*** Material for this task ***

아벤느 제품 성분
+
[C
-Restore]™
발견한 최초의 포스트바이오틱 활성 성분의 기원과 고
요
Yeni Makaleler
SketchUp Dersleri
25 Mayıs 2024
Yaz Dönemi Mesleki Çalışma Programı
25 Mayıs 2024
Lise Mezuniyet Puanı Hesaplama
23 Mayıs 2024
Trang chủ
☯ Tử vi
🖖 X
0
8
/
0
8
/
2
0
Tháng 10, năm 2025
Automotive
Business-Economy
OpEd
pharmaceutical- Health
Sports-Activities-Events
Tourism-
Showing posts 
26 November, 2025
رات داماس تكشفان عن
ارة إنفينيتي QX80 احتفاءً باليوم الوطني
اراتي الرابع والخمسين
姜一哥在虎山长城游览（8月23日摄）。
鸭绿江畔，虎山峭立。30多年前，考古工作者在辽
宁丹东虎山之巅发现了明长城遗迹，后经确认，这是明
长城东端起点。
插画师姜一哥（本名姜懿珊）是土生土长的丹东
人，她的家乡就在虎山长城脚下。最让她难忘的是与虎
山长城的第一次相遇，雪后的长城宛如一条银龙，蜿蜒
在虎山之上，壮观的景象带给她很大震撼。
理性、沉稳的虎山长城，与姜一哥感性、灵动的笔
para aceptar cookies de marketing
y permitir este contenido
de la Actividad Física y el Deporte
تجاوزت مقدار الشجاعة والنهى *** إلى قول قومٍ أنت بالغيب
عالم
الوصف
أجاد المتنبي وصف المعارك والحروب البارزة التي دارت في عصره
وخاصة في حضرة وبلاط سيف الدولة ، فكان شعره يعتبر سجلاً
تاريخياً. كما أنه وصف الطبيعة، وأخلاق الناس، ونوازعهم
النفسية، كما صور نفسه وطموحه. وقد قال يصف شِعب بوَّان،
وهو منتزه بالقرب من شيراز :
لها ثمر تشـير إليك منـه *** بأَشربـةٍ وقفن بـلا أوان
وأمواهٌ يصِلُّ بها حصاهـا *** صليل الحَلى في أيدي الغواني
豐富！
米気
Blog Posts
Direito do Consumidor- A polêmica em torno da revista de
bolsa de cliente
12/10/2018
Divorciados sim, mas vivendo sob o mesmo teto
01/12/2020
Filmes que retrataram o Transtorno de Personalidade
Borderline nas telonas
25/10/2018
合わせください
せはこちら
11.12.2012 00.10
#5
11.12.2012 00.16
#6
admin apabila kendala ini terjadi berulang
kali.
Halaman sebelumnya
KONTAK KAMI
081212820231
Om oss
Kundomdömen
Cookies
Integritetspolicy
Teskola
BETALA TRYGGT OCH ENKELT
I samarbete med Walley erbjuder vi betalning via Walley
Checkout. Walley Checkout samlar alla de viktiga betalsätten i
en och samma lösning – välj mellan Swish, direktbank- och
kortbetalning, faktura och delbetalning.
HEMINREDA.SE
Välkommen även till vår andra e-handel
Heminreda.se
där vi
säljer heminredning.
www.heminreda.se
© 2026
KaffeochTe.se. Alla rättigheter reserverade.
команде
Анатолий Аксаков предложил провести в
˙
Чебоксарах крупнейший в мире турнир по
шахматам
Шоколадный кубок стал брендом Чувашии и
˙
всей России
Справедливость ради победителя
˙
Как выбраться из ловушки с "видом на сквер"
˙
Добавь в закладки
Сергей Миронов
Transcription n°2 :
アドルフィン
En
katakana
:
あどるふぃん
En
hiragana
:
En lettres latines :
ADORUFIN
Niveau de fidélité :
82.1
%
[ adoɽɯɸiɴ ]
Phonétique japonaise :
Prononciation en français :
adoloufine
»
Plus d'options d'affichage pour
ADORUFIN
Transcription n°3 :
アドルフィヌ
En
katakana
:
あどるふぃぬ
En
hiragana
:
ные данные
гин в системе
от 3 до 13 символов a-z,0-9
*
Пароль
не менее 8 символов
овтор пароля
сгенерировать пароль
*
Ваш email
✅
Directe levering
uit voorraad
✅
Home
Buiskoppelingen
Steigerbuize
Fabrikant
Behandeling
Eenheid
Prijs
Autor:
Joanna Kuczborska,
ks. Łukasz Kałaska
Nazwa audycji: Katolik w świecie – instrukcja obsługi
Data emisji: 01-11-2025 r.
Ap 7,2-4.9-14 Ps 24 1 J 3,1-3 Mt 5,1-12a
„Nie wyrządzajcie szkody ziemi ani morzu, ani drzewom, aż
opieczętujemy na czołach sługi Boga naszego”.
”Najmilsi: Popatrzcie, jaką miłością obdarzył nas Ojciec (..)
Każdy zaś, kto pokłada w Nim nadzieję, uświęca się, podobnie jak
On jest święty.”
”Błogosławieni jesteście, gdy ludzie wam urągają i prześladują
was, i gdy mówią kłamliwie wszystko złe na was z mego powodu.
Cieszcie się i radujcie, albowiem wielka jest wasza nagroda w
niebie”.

***

▶ _Problem requirements_
Write out all the records above one more time, exactly.

▶ _Solution to this exercise_
아벤느 제품 성분
+
[C
-Restore]™
발견한 최초의 포스트바이오틱 활성 성분의 기원과 고
요
Yeni Makaleler
SketchUp Dersleri
25 Mayıs 2024
Yaz Dönemi Mesleki Çalışma Programı
25 Mayıs 2024
Lise Mezuniyet Puanı Hesaplama
23 Mayıs 2024
Trang chủ
☯ Tử vi
🖖 X
0
8
/
0
8
/
2
0
Tháng 10, năm 2025
Automotive
Business-Economy
OpEd
pharmaceutical- Health
Sports-Activities-Events
Tourism-
Showing posts 
26 November, 2025
رات داماس تكشفان عن
ارة إنفينيتي QX80 احتفاءً باليوم الوطني
اراتي الرابع والخمسين
姜一哥在虎山长城游览（8月23日摄）。
鸭绿江畔，虎山峭立。30多年前，考古工作者在辽
宁丹东虎山之巅发现了明长城遗迹，后经确认，这是明
长城东端起点。
插画师姜一哥（本名姜懿珊）是土生土长的丹东
人，她的家乡就在虎山长城脚下。最让她难忘的是与虎
山长城的第一次相遇，雪后的长城宛如一条银龙，蜿蜒
在虎山之上，壮观的景象带给她很大震撼。
理性、沉稳的虎山长城，与姜一哥感性、灵动的笔
para aceptar cookies de marketing
y permitir este contenido
de la Actividad Física y el Deporte
تجاوزت مقدار الشجاعة والنهى *** إلى قول قومٍ أنت بالغيب
عالم
الوصف
أجاد المتنبي وصف المعارك والحروب البارزة التي دارت في عصره
وخاصة في حضرة وبلاط سيف الدولة ، فكان شعره يعتبر سجلاً
تاريخياً. كما أنه وصف الطبيعة، وأخلاق الناس، ونوازعهم
النفسية، كما صور نفسه وطموحه. وقد قال يصف شِعب بوَّان،
وهو منتزه بالقرب من شيراز :
لها ثمر تشـير إليك منـه *** بأَشربـةٍ وقفن بـلا أوان
وأمواهٌ يصِلُّ بها حصاهـا *** صليل الحَلى في أيدي الغواني
豐富！
米気
Blog Posts
Direito do Consumidor- A polêmica em torno da revista de
bolsa de cliente
12/10/2018
Divorciados sim, mas vivendo sob o mesmo teto
01/12/2020
Filmes que retrataram o Transtorno de Personalidade
Borderline nas telonas
25/10/2018
合わせください
せはこちら
11.12.2012 00.10
#5
11.12.2012 00.16
#6
admin apabila kendala ini terjadi berulang
kali.
Halaman sebelumnya
KONTAK KAMI
081212820231
Om oss
Kundomdömen
Cookies
Integritetspolicy
Teskola
BETALA TRYGGT OCH ENKELT
I samarbete med Walley erbjuder vi betalning via Walley
Checkout. Walley Checkout samlar alla de viktiga betalsätten i
en och samma lösning – välj mellan Swish, direktbank- och
kortbetalning, faktura och delbetalning.
HEMINREDA.SE
Välkommen även till vår andra e-handel
Heminreda.se
där vi
säljer heminredning.
www.heminreda.se
© 2026
KaffeochTe.se. Alla rättigheter reserverade.
команде
Анатолий Аксаков предложил провести в
˙
Чебоксарах крупнейший в мире турнир по
шахматам
Шоколадный кубок стал брендом Чувашии и
˙
всей России
Справедливость ради победителя
˙
Как выбраться из ловушки с "видом на сквер"
˙
Добавь в закладки
Сергей Миронов
Transcription n°2 :
アドルフィン
En
katakana
:
あどるふぃん
En
hiragana
:
En lettres latines :
ADORUFIN
Niveau de fidélité :
82.1
%
[ adoɽɯɸiɴ ]
Phonétique japonaise :
Prononciation en français :
adoloufine
»
Plus d'options d'affichage pour
ADORUFIN
Transcription n°3 :
アドルフィヌ
En
katakana
:
あどるふぃぬ
En
hiragana
:
ные данные
гин в системе
от 3 до 13 символов a-z,0-9
*
Пароль
не менее 8 символов
овтор пароля
сгенерировать пароль
*
Ваш email
✅
Directe levering
uit voorraad
✅
Home
Buiskoppelingen
Steigerbuize
Fabrikant
Behandeling
Eenheid
Prijs
Autor:
Joanna Kuczborska,
ks. Łukasz Kałaska
Nazwa audycji: Katolik w świecie – instrukcja obsługi
Data emisji: 01-11-2025 r.
Ap 7,2-4.9-14 Ps 24 1 J 3,1-3 Mt 5,1-12a
„Nie wyrządzajcie szkody ziemi ani morzu, ani drzewom, aż
opieczętujemy na czołach sługi Boga naszego”.
”Najmilsi: Popatrzcie, jaką miłością obdarzył nas Ojciec (..)
Każdy zaś, kto pokłada w Nim nadzieję, uświęca się, podobnie jak
On jest święty.”
”Błogosławieni jesteście, gdy ludzie wam urągają i prześladują
was, i gdy mówią kłamliwie wszystko złe na was z mego powodu.
Cieszcie się i radujcie, albowiem wielka jest wasza nagroda w
niebie”.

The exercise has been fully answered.